Patchwriting is paraphrase that stays too close to its source: synonyms are swapped in and phrases lightly reshuffled, but the original sentence skeleton remains. Composition scholar Rebecca Moore Howard coined the term, arguing it is a normal stage of learning to write from sources — one that plagiarism software nonetheless reads as a match.

Rebecca Moore Howard introduced the term in the early 1990s to describe what she kept seeing in student writing from sources: text produced by deleting some words from the original, swapping in synonyms, and lightly rearranging clauses while the source's sentence skeleton stays intact.

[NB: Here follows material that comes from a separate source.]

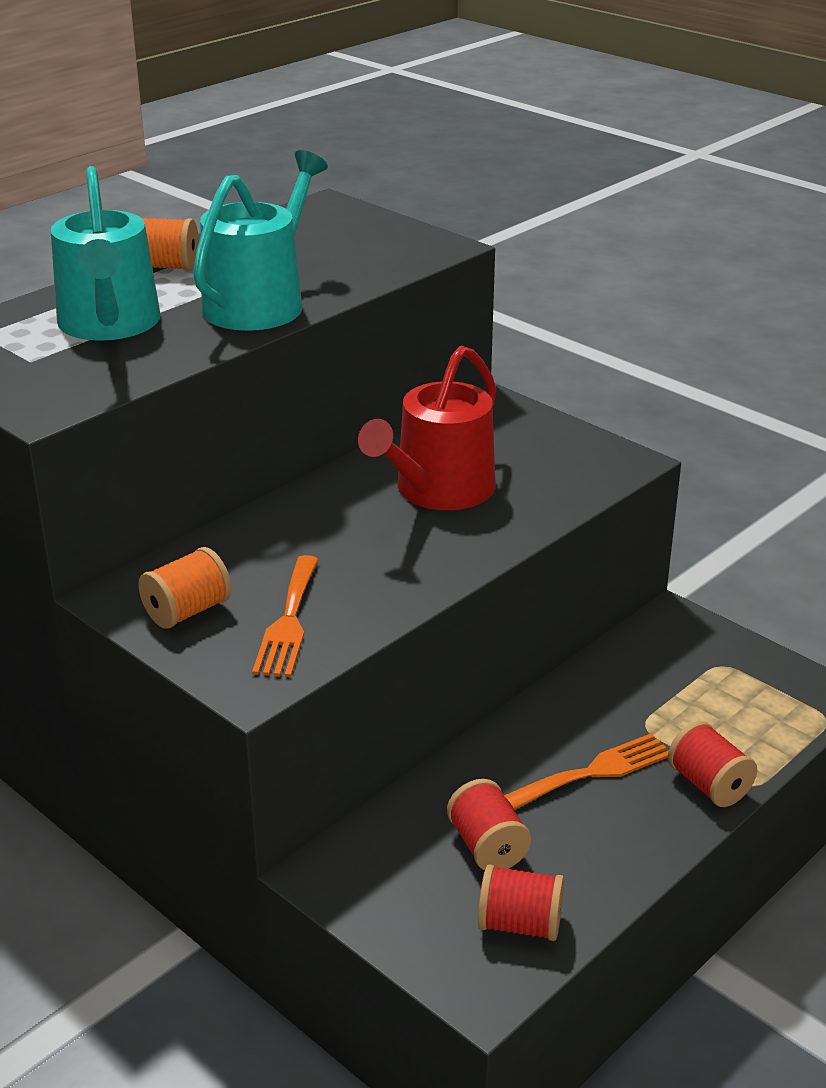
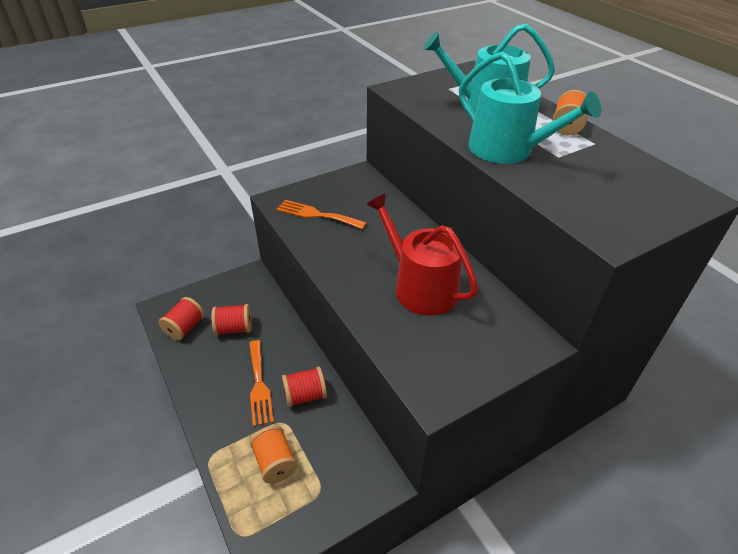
camera: 105 degrees right, 10 degrees up
(187, 611) = (340, 189): orange spool -> orange spool (275, 462)
(708, 785) = (221, 435): red spool -> red spool (305, 395)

Her argument was pedagogical — patchwriting is a transitional stage in learning to write from sources, not theft — but detection software draws no such distinction.

Source: The intervention produced significant gains in reading fluency across all age groups. Patchwritten: The intervention created significant improvements in reading fluency across every age group.

Second-language writers default to patchwriting for understandable reasons. The source's English is often better than what they can produce from scratch, so staying close feels safe; technical meaning feels fragile, so changing the structure feels risky; and genuine restructuring demands exactly the syntactic resources an L2 writer has least of. Patchwriting is what careful, honest effort looks like one step before real paraphrase.

It still triggers flags. Similarity algorithms match strings and word sequences, and a patchwritten paragraph preserves enough of the original skeleton to light up a similarity score report even when the source is cited. The way out is to paraphrase from understanding rather than from the page: read the passage, close it, restate the point in your own structure, then reopen the source only to check accuracy. Push a paraphrasing tool to do the closeness-hiding for you and you trade patchwriting for a worse artifact — see tortured phrases.